US Navy starts final tests of low-band jammers for EA-18G Growler
The US Navy (USN) has started final tests of two systems competing to win the service’s Next Generation Jammer Low Band (NGL-LB) competition, which aims to develop a jammer for Boeing EA-18G Growlers.
Tests of systems developed by Northrop Grumman and L3Harris are part of that programme’s Demonstration of Existing Technologies phase. They are planned to run through summer at Naval Air Station Patuxent River in Maryland, says Naval Air Systems Command (NAVAIR) on 18 May.
The final period signals an approaching end of the 20-month competition.
Two Demonstration of Existing Technologies contracts were awarded in October 2018, one to Northrop Grumman and one to L3Harris. Each company’s low-band jammer has since completed “significant test events,” says NGJ-LB deputy programme manager Leon Smith.
The NGJ-LB is housed inside a pod and carried under an aircraft’s centreline or a wing.

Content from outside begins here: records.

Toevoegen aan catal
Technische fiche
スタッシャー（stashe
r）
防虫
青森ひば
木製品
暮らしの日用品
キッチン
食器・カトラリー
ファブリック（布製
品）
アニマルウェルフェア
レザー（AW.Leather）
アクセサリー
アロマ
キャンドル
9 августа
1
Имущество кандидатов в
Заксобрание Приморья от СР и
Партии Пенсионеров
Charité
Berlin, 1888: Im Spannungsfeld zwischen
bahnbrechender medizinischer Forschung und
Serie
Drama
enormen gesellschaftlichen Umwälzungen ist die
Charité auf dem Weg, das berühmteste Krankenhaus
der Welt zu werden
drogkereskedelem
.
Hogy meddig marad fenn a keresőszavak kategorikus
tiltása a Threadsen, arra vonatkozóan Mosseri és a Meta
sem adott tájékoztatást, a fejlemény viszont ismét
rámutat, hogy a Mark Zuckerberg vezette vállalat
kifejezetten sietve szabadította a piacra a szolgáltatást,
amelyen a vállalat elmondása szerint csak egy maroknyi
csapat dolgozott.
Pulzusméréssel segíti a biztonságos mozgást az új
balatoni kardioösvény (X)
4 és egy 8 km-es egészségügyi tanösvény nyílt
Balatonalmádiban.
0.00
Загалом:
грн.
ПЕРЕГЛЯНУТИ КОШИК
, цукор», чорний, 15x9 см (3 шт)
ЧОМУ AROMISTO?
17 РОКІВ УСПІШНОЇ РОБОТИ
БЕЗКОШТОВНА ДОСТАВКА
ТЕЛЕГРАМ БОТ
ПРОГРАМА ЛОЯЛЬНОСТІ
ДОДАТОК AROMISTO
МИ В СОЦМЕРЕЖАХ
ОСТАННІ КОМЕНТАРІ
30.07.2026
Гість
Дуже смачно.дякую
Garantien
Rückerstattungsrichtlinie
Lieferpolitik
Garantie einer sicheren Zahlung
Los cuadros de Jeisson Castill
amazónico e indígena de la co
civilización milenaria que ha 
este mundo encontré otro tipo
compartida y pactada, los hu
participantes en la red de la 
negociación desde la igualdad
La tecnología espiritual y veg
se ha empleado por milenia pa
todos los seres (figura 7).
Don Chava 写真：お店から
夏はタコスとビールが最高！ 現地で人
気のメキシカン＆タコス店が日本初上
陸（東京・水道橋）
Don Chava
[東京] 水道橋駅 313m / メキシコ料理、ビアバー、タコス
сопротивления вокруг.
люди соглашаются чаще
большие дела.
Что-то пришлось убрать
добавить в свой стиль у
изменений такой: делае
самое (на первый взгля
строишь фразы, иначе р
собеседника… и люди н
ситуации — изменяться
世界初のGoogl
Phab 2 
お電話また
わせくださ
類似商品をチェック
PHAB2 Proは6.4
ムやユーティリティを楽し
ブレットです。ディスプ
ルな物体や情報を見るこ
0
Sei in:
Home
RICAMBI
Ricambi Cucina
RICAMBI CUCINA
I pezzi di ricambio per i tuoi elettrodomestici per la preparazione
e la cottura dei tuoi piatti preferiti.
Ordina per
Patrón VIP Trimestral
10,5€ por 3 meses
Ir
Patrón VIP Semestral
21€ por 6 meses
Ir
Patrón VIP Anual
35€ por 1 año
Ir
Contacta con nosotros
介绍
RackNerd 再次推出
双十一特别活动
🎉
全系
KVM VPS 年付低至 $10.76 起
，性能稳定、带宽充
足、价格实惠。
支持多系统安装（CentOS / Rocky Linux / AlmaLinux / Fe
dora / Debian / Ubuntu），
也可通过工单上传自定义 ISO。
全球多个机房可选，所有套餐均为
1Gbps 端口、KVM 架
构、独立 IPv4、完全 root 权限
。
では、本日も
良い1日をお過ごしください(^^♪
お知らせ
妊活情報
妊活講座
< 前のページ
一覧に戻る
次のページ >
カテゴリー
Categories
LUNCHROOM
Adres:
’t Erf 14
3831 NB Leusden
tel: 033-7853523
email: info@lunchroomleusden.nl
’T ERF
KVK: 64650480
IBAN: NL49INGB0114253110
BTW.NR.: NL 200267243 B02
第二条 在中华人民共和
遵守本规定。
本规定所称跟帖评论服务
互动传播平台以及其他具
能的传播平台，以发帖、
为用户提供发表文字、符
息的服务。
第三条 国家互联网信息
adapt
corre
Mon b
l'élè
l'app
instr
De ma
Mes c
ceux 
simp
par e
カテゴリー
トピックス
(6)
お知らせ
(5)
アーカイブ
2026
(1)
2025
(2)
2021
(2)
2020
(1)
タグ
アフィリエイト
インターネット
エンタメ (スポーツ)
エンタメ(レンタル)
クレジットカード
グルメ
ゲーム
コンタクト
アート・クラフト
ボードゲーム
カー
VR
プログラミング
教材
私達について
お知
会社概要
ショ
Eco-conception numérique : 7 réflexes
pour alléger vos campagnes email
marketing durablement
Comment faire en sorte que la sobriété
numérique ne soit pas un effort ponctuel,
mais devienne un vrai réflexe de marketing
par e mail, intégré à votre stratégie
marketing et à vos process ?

It is intended to disrupt, deny, degrade, and deceive enemy air defences, such as radar-guided surface-to-air missiles, as well as ground-based communication systems that operate on lower radio frequencies, says the USN. It is a partial replacement to the ALQ-99 Tactical Jamming System currently used on the EA-18G electronic attack aircraft.
NAVAIR also plans two field two other jammers: a mid-band and a high-band system. The technologies are being developed in order of importance, with the mid-band system scheduled to reach to initial operating capability first, in fiscal year 2022. The low-band system will come second, and the high-band technology will come last. The development competition for the high-band system has not started.
Raytheon won the competition to develop the AN/ALQ-249 Next Generation Jammer Mid-Band. The system was to enter flight testing this spring.